The listing that follows is to be repeated exactly.

Data to use:
-.-.-

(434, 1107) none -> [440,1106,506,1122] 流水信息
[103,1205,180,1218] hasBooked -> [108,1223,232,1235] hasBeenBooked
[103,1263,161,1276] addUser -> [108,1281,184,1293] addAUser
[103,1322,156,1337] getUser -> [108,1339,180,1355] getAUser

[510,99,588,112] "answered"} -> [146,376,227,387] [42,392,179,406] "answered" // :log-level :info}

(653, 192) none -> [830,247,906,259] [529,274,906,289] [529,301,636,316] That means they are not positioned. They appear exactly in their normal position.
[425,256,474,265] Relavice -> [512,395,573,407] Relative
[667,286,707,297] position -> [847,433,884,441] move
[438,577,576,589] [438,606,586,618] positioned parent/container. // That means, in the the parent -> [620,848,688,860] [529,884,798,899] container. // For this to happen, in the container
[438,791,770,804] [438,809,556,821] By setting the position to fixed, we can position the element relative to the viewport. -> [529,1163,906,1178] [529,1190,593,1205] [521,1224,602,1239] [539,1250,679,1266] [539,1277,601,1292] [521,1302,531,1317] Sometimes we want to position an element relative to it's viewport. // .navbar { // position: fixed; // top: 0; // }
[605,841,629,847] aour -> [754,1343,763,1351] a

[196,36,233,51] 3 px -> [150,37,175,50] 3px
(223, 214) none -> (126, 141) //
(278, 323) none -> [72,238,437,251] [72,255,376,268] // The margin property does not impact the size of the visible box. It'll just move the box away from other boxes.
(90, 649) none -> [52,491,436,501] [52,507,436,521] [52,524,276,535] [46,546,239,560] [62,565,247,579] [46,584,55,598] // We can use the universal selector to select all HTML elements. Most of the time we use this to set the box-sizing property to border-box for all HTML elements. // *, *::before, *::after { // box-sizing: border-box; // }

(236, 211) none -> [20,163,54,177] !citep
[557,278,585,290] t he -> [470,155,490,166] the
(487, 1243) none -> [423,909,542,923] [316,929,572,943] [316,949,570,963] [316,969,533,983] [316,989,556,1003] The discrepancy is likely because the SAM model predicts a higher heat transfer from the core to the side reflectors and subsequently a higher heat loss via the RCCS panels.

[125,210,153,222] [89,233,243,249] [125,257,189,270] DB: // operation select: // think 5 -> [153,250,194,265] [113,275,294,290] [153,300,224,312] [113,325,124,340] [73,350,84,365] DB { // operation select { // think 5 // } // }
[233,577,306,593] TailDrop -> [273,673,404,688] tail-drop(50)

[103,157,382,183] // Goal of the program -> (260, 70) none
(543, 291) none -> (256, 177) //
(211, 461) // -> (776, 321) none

-.-.-

Exercise result:
(434, 1107) none -> [440,1106,506,1122] 流水信息
[103,1205,180,1218] hasBooked -> [108,1223,232,1235] hasBeenBooked
[103,1263,161,1276] addUser -> [108,1281,184,1293] addAUser
[103,1322,156,1337] getUser -> [108,1339,180,1355] getAUser

[510,99,588,112] "answered"} -> [146,376,227,387] [42,392,179,406] "answered" // :log-level :info}

(653, 192) none -> [830,247,906,259] [529,274,906,289] [529,301,636,316] That means they are not positioned. They appear exactly in their normal position.
[425,256,474,265] Relavice -> [512,395,573,407] Relative
[667,286,707,297] position -> [847,433,884,441] move
[438,577,576,589] [438,606,586,618] positioned parent/container. // That means, in the the parent -> [620,848,688,860] [529,884,798,899] container. // For this to happen, in the container
[438,791,770,804] [438,809,556,821] By setting the position to fixed, we can position the element relative to the viewport. -> [529,1163,906,1178] [529,1190,593,1205] [521,1224,602,1239] [539,1250,679,1266] [539,1277,601,1292] [521,1302,531,1317] Sometimes we want to position an element relative to it's viewport. // .navbar { // position: fixed; // top: 0; // }
[605,841,629,847] aour -> [754,1343,763,1351] a

[196,36,233,51] 3 px -> [150,37,175,50] 3px
(223, 214) none -> (126, 141) //
(278, 323) none -> [72,238,437,251] [72,255,376,268] // The margin property does not impact the size of the visible box. It'll just move the box away from other boxes.
(90, 649) none -> [52,491,436,501] [52,507,436,521] [52,524,276,535] [46,546,239,560] [62,565,247,579] [46,584,55,598] // We can use the universal selector to select all HTML elements. Most of the time we use this to set the box-sizing property to border-box for all HTML elements. // *, *::before, *::after { // box-sizing: border-box; // }

(236, 211) none -> [20,163,54,177] !citep
[557,278,585,290] t he -> [470,155,490,166] the
(487, 1243) none -> [423,909,542,923] [316,929,572,943] [316,949,570,963] [316,969,533,983] [316,989,556,1003] The discrepancy is likely because the SAM model predicts a higher heat transfer from the core to the side reflectors and subsequently a higher heat loss via the RCCS panels.

[125,210,153,222] [89,233,243,249] [125,257,189,270] DB: // operation select: // think 5 -> [153,250,194,265] [113,275,294,290] [153,300,224,312] [113,325,124,340] [73,350,84,365] DB { // operation select { // think 5 // } // }
[233,577,306,593] TailDrop -> [273,673,404,688] tail-drop(50)

[103,157,382,183] // Goal of the program -> (260, 70) none
(543, 291) none -> (256, 177) //
(211, 461) // -> (776, 321) none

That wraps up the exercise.